Berdasarkan data berbagai lembaga survei, enam dari sepuluh orang di Indonesia tidak mau memilih sosok yang berbeda agama dan keyakinan, khususnya dalam lingkup politik. Bersama dengan temuan lainnya, hasil menunjukkan terjadi peningkatan intoleransi di Indonesia.

"Jadi, kita tidur-tiduran pun trennya meningkat loh. Nanti kalah, kita mau bergerak sekarang, sudah angkanya begitu, nanti angkanya parah lagi, jadi dari awal agenda perjuangan kami itu," jelas dia.

Grace yakin, masyarakat akan tetap memilih PSI dengan melihat konsistensi arah dan tujuan partai tersebut dalam memberantas korupsi dan intoleransi di Indonesia.

"Sekalipun itu tidak populis. Problem partai hari ini, mereka mengentertain politik identitas demi elektabilitas dan demi popularitas yang tadi. Sehingga akhirnya angkanya sekarang serem gak sih kita. Karena mengentartain politik identitas demi elektabilitas, akhirnya angkanya sudah sebesar itu sekarang. Dan itu akan sangat potensial memicu konflik di antara warga," beber Grace.

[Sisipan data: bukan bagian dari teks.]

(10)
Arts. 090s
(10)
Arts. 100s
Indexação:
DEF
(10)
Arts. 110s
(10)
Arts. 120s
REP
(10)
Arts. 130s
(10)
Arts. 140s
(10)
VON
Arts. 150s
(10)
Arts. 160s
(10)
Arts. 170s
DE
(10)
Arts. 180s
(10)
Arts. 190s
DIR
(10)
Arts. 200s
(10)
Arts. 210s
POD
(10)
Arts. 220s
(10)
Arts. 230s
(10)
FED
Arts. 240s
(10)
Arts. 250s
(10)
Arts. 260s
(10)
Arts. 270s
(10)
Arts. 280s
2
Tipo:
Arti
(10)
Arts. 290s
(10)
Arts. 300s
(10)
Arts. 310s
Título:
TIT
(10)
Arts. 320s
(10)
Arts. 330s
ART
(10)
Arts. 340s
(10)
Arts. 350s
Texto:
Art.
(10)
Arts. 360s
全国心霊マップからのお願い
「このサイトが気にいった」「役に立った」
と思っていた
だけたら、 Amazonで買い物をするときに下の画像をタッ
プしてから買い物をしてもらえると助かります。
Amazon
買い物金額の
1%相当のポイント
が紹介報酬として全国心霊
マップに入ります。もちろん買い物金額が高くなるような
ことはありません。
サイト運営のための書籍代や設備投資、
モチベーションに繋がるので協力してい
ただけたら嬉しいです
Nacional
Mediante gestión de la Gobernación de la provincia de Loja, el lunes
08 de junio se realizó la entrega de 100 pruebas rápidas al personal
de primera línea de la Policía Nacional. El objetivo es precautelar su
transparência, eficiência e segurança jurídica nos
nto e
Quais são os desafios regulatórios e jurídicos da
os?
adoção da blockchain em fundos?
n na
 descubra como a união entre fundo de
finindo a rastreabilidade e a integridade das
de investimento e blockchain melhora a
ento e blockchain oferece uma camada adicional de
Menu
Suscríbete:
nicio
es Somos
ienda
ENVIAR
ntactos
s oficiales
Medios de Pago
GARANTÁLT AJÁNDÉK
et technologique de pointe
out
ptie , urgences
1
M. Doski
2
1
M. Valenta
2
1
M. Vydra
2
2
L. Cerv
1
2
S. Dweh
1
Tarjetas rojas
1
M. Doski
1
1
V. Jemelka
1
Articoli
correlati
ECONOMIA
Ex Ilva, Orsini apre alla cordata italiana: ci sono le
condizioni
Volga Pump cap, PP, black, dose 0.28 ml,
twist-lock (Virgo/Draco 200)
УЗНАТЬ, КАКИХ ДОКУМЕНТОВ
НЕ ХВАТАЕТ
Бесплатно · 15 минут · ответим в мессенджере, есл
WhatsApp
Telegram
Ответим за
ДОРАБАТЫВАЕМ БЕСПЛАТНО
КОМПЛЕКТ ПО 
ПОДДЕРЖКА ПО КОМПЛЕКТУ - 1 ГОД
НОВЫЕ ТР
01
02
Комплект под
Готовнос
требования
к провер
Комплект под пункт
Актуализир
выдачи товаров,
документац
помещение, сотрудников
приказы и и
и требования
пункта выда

Untuk itulah Indonesia mesti memiliki produk hukum yang universal dan menjangkau berbagai kalangan apapun keyakinannya. Begitu ada ketimpangan dengan hanya berbasis pada satu agama, maka dipastikan muncul konflik dari orang yang tidak terakomodir di luar agama tersebut.

"Makanya kita balik ke kontitusi aja deh, UUD 45. mengapa para founding father kita menempatkan kepada Ketuhanan Yang Maha Esa? Kenapa bukan disebut suatu agama? Karena dia tahu, kita butuh payung yang bisa menjadi yang mewadahi semua perbedaan dan keberagaman di Indonedia," Grace menandaskan.